Several cutting-edge approaches show promise for nuoK research:

• Cryo-electron microscopy: For high-resolution structural determination of membrane protein complexes without crystallization.

• Nanodiscs technology: For studying membrane proteins in a more native-like lipid environment.

• Single-molecule techniques: To investigate dynamic aspects of protein function that are masked in ensemble measurements.

• Native mass spectrometry: For analyzing intact membrane protein complexes and their interactions.

• CRISPR-Cas9 genome editing: For generating knockouts or introducing specific mutations in B. cavernae to study nuoK function in vivo.

• Computational approaches: Advanced molecular dynamics simulations and machine learning methods to predict structure-function relationships.

What are the potential biotechnological applications of research on NADH-quinone oxidoreductases like nuoK?

Understanding and manipulating NADH-quinone oxidoreductases could lead to various applications:

• Bioremediation: Engineering bacteria with enhanced azoreductase activity (related to NADH-quinone oxidoreductases ) for degradation of azo dyes in industrial wastewater.

• Bioenergy: Manipulating electron transport chains for improved biofuel production or microbial fuel cells.

• Biosensors: Developing sensors for quinones or related compounds based on purified enzymes.

• Antimicrobial targets: As critical components of bacterial energy metabolism, these enzymes represent potential targets for novel antibiotics.

• Bioelectronics: Utilizing electron transfer properties for development of bioelectronic devices.

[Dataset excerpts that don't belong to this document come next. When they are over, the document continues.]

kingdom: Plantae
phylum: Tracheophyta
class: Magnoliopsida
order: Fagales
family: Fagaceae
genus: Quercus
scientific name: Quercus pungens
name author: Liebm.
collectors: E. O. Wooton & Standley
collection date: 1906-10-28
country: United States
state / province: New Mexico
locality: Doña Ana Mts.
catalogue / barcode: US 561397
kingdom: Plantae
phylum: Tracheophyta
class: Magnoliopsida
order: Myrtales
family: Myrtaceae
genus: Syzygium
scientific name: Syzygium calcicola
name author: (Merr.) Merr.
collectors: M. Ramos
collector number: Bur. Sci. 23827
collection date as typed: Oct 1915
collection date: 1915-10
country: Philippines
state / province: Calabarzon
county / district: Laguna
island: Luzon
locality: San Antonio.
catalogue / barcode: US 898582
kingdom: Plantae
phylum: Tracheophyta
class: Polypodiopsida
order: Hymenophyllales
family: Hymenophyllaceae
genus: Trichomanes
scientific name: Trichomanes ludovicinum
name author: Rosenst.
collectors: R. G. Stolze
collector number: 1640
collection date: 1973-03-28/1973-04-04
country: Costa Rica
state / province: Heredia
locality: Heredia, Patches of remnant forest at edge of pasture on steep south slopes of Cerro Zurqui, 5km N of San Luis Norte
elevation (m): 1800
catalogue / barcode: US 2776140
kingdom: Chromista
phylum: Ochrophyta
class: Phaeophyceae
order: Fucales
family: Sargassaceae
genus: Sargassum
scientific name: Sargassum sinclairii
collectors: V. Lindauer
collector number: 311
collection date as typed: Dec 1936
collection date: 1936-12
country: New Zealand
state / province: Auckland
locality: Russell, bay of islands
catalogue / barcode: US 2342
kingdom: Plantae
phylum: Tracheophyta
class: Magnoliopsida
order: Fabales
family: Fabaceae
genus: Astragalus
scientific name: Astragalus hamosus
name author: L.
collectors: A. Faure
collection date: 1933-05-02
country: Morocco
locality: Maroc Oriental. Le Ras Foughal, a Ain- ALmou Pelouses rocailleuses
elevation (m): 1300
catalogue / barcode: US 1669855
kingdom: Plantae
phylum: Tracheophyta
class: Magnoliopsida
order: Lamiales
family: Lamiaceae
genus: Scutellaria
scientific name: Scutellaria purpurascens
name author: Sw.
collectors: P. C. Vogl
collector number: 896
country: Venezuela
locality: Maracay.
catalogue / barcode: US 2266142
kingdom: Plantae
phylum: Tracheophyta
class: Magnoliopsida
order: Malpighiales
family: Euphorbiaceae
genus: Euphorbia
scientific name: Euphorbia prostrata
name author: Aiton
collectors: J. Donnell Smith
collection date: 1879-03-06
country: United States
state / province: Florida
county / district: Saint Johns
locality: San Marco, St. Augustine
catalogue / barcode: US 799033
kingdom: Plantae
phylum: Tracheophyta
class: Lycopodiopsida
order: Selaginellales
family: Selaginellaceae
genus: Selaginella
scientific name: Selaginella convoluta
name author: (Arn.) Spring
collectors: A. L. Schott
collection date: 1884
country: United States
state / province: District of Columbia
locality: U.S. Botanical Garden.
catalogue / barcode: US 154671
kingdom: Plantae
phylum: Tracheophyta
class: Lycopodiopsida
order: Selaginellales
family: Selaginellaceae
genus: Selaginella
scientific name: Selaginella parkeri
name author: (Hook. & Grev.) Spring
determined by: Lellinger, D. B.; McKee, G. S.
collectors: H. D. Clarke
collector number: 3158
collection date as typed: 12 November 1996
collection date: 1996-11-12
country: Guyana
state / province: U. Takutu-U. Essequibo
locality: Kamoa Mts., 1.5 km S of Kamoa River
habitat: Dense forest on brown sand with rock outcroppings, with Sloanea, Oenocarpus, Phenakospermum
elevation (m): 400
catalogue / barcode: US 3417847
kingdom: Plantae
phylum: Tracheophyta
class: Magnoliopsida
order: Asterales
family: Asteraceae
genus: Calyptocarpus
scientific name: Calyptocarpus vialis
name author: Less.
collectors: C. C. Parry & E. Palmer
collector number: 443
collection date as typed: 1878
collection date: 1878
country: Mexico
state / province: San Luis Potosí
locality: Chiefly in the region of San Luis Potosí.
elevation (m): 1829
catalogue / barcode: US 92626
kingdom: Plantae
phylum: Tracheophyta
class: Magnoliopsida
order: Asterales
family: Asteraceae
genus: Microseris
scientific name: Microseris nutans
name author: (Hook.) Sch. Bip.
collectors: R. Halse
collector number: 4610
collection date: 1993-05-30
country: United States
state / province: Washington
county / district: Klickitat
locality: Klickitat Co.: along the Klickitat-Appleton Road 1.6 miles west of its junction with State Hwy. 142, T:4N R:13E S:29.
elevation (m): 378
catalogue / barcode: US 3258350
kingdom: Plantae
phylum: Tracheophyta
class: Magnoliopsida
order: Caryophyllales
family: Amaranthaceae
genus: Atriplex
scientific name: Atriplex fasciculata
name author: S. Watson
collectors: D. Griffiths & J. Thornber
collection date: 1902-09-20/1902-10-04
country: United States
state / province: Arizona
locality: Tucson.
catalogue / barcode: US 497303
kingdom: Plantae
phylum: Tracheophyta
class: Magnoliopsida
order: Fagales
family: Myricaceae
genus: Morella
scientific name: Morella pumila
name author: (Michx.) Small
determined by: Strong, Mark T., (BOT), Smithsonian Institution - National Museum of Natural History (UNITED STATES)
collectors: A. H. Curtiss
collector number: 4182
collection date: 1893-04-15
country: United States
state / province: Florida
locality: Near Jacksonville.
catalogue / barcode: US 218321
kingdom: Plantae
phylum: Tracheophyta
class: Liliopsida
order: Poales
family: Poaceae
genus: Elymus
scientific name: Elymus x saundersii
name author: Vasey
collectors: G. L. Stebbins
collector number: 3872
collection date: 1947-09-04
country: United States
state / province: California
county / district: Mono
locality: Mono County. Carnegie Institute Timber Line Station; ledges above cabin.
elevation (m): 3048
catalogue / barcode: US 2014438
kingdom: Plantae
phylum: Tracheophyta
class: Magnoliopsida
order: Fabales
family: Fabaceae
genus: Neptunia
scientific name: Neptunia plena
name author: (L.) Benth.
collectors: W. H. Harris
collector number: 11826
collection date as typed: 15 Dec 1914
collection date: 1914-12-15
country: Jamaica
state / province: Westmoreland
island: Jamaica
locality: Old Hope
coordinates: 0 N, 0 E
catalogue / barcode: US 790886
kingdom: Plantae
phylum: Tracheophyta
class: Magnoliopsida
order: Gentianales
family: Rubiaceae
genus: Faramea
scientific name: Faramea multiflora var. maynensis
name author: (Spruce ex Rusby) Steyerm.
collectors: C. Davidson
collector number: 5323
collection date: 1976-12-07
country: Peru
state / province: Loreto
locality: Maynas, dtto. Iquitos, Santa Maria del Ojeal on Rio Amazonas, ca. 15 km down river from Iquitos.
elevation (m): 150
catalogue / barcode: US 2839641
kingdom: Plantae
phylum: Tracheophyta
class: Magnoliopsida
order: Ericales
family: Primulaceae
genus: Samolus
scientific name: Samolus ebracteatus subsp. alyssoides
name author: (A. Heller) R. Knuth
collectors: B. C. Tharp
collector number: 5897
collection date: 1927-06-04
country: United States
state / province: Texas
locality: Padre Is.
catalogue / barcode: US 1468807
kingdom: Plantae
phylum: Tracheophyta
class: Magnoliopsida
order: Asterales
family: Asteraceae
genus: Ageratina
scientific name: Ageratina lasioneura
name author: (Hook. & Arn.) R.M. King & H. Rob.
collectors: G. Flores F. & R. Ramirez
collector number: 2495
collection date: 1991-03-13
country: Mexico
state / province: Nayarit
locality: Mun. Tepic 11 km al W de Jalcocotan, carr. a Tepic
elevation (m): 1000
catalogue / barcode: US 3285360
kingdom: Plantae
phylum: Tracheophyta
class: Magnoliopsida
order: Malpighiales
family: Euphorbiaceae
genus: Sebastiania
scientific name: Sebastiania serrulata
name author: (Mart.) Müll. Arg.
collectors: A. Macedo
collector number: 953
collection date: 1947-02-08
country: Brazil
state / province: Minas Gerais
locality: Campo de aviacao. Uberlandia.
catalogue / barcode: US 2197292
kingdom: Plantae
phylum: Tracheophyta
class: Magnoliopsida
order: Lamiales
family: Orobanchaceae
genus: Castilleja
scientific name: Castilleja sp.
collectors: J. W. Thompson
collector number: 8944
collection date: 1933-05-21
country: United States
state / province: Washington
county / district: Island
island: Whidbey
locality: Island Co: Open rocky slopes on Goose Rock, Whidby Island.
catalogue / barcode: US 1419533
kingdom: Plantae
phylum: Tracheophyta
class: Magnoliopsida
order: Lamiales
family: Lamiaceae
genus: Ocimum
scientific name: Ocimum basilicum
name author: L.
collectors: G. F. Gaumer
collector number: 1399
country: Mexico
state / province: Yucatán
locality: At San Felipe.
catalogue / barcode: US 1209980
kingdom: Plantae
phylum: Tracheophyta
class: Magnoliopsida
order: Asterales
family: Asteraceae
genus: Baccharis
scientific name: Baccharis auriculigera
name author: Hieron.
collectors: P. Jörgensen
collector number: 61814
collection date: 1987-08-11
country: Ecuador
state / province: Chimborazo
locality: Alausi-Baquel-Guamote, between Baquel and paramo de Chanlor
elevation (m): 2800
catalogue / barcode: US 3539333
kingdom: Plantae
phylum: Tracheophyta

How might understanding nuoK contribute to broader knowledge of bacterial adaptation to extreme environments?

As B. cavernae was isolated from a cave environment , studying nuoK may provide insights into:

• Energy conservation strategies: How bacteria optimize energy metabolism in nutrient-limited environments.

• Redox homeostasis: Mechanisms for maintaining redox balance under challenging conditions.

• Evolutionary adaptations: How respiratory complexes have evolved for function in specific niches.

• Cross-species comparisons: Comparative analysis with NADH-quinone oxidoreductases from bacteria in different extreme environments could reveal adaptive patterns.

• Stress responses: Potential roles in adapting to oxidative stress or other environmental challenges.